Shaw fills in McNamara’s troubled past, and from the volume and eloquence of his output, it seems like he had gone a long way toward overcoming it. The contradictions inherent in the piece and in McNamara himself — a non-violent crusader armed with a deadly weapon — don’t make it all seem any less true.

PW: The cover heralds a major accomplishment for the civil rights of transgendered persons, and Randy LoBasso digs even deeper into the legal issues surrounding sexual reassignment and transgendered identity. The PA Department of Transportation’s recent move to recognize individuals who identify as the opposite sex but haven’t undergone surgery opens a window into the life of Danielle Finnegan and others who struggle to be recognized and understood.

Finnegan, a male-to-female (MTF) transgender individual, was ecstatic when she got the call about the new policy the morning it went into effect. “I was like a little kid waiting to get … candy,” she says. The 64-year-old immediately printed out the new forms, which were posted at, filled them out, faxed them to her doctor’s office in Carlisle and then called the doctor. “I told her, it’s about a 40-minute ride [to your office]; I’ll see you in 40 minutes.”

As she busied herself with the formalities of legally changing her gender, Finnegan was unaware that she was about to become the first person in Pennsylvania to be affected by PennDOT’s new policy. “I didn’t care so much about being first … I was just happy to finally have [official documentation] in my hand.”

Within hours of receiving her new license, a photograph of Finnegan with her new ID was sent out as part of a TransCentralPA press release, aptly titled “Success!”

“Think of the number of times you have to present a driver’s license just in daily life,” says Lee Carpenter, a professor at Temple Law School and former lawyer for EqualityPA. “It can be while you’re stopped by police, but it could be getting carded in a bar. For most people a driver’s license is the only ID anyone ever has and [they have] to present that picture ID over and over again. This gender marker often caused trouble.”

For Finnegan, the new policy is a long-awaited civil victory. “It was so important to me,” she says of changing her gender status. Especially since almost every doctor she’s ever seen in her life told her she was nuts. “It’s like, ‘Yeah, Danielle, you’re not mentally crazy. There’s nothing wrong with you. Even the state of Pennsylvania recognizes that you’re truly female. And here’s the license to prove it.’” She adds: “After so many years of suffering … to be able to get up in the morning … put my hair in a ponytail … put on slacks or a skirt, whatever … and just be myself. Not thinking ‘I have to act like a boy.’”

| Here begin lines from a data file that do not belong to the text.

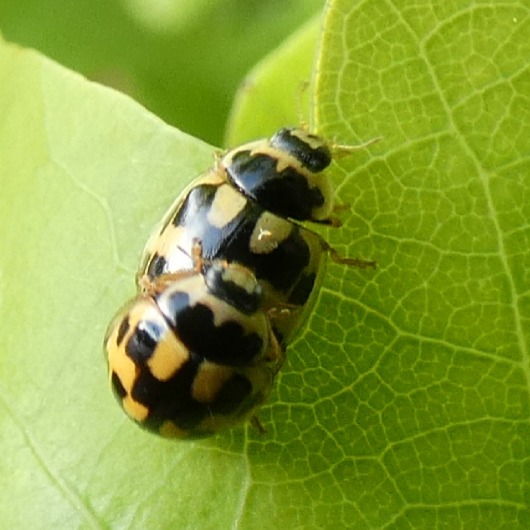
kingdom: Animalia
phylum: Arthropoda
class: Insecta
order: Coleoptera
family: Coccinellidae
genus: Propylaea
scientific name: Propylaea quatuordecimpunctata
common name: Skakbræt
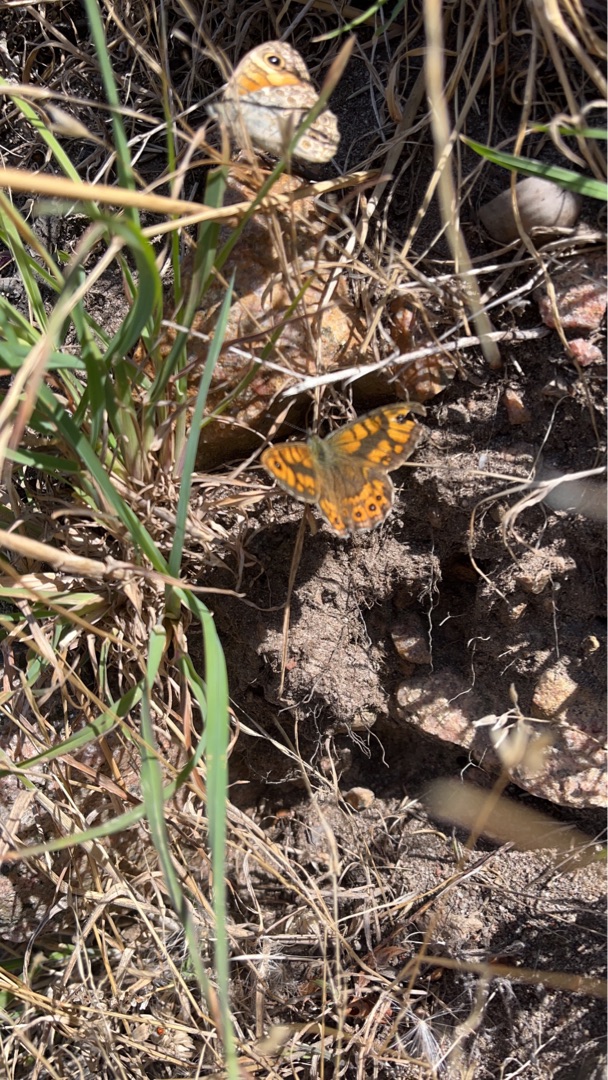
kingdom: Animalia
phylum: Arthropoda
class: Insecta
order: Lepidoptera
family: Nymphalidae
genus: Pararge
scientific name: Pararge Lasiommata megera
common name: Vejrandøje
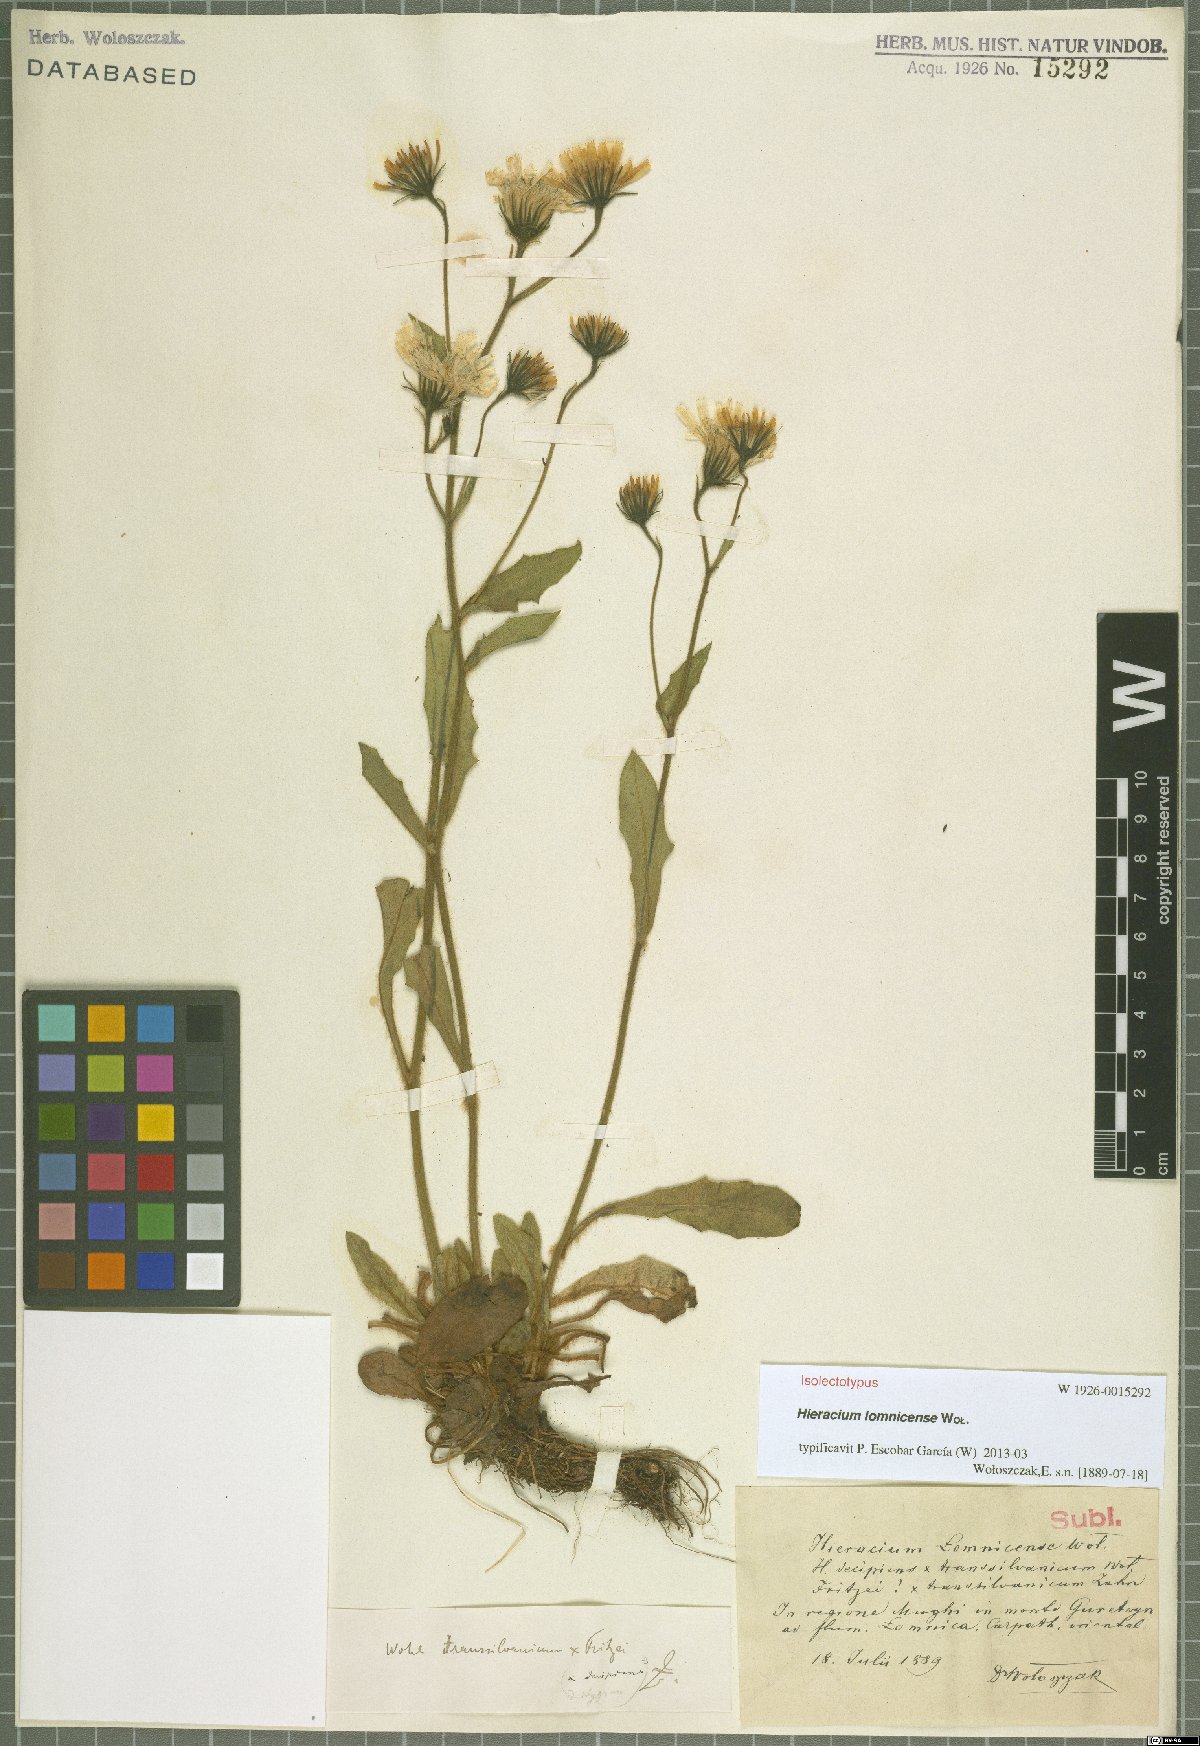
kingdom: Plantae
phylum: Tracheophyta
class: Magnoliopsida
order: Asterales
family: Asteraceae
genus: Hieracium
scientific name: Hieracium lomnicense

The story gains additional cred from a tale of harrassment by Philly police officers of another transgendered person and of members of Riders Against Gender Exclusion continuing to take aim against SEPTA for their M/F stickers on train passes. Conservative nutjobs rear their heads, of course, but the hope and optimism Finnegan shows at the state’s change remains undefeated. Good for her, for the state and for PW.

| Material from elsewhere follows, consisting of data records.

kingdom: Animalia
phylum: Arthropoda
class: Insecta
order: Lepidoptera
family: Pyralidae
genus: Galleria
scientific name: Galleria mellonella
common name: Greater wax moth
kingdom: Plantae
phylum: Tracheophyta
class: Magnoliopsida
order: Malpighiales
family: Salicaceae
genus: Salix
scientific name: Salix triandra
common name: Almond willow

CP: The Wilma does Macbeth, still has to call it “the Scottish play.” Carpenters Union: Hacks with hacksaws. Tom Corbett still evil, Dan Onorato still disappointing. Down the hatch: Booze journalism at its finest.

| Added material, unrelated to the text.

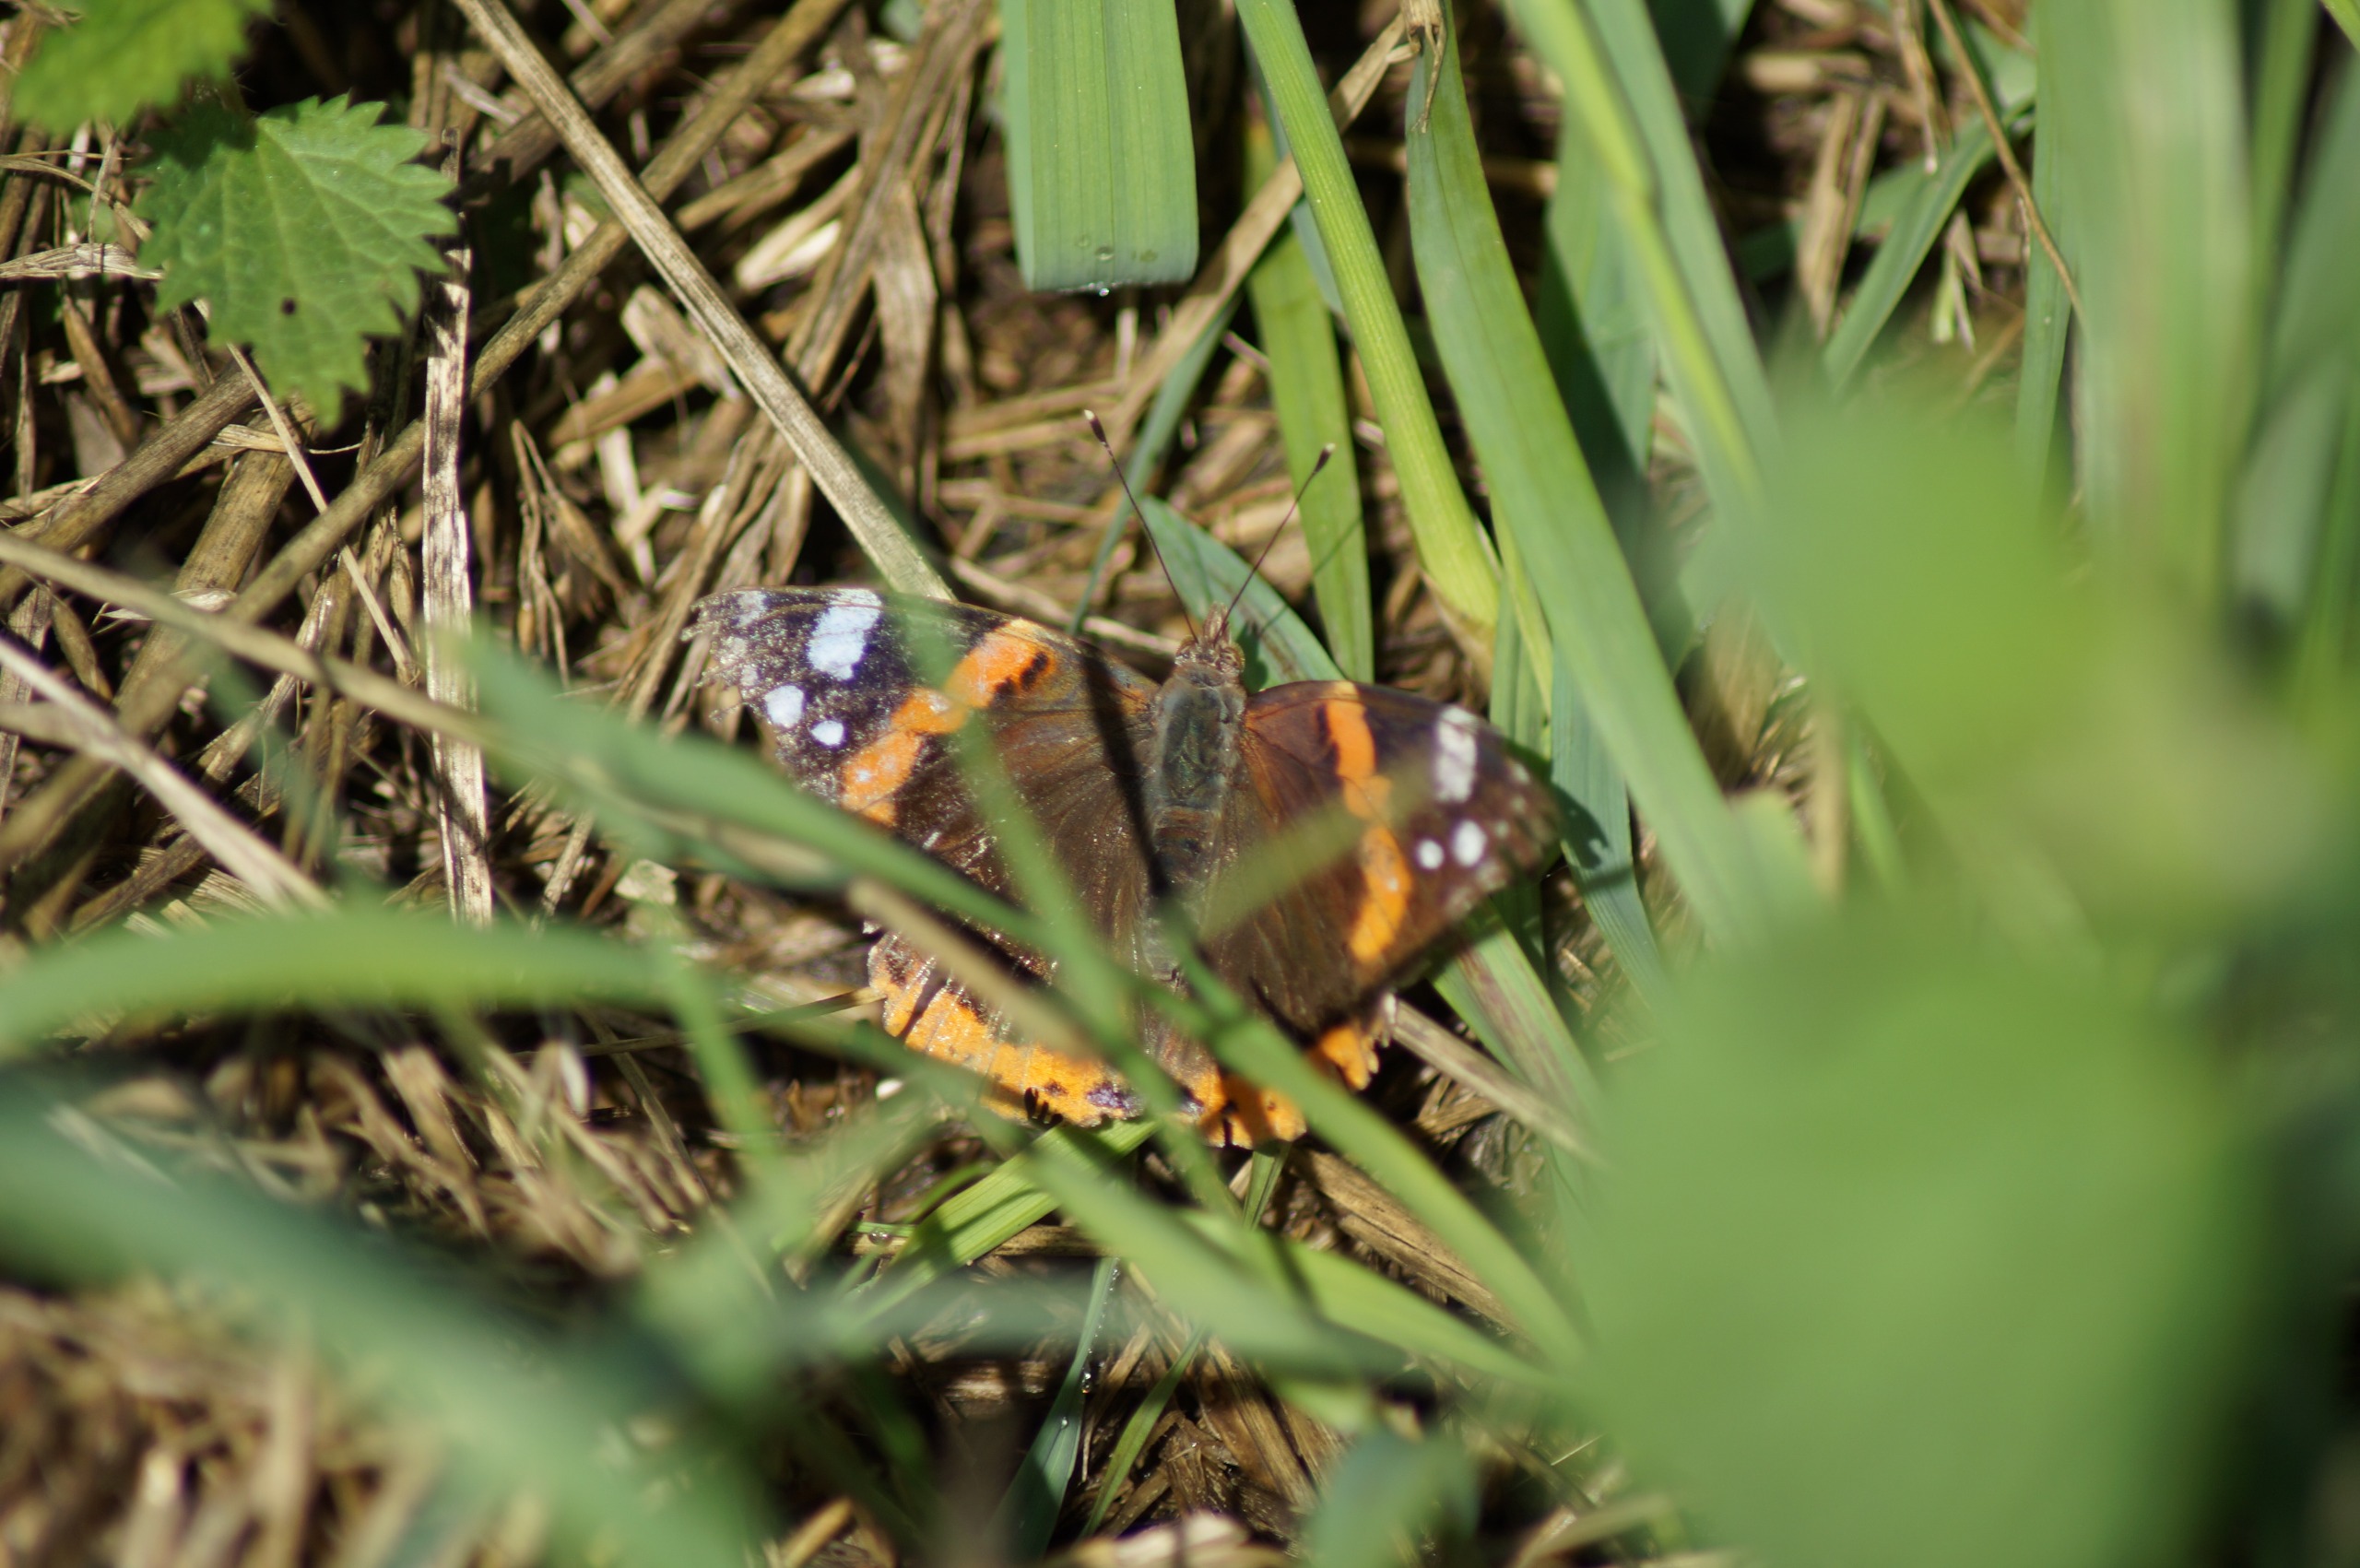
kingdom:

PW: A rave review for Green Eggs; Sam I Am was unavailable for comment. I knew those guys by the Electric Factory were up to no good. Not even liquid nitrogen can stop the BRT. Fear, loathing and incompetent waitresses at SugarHouse.

WINNER: Good stuff all around this week, but I have to give the nod to CP. It’s a compelling, confusing narrative, with politics and personalities at odds, and, like most mysteries, it doesn’t wrap up with an easy conclusion. The Pennsylvania Newspaper Association might be onto something here.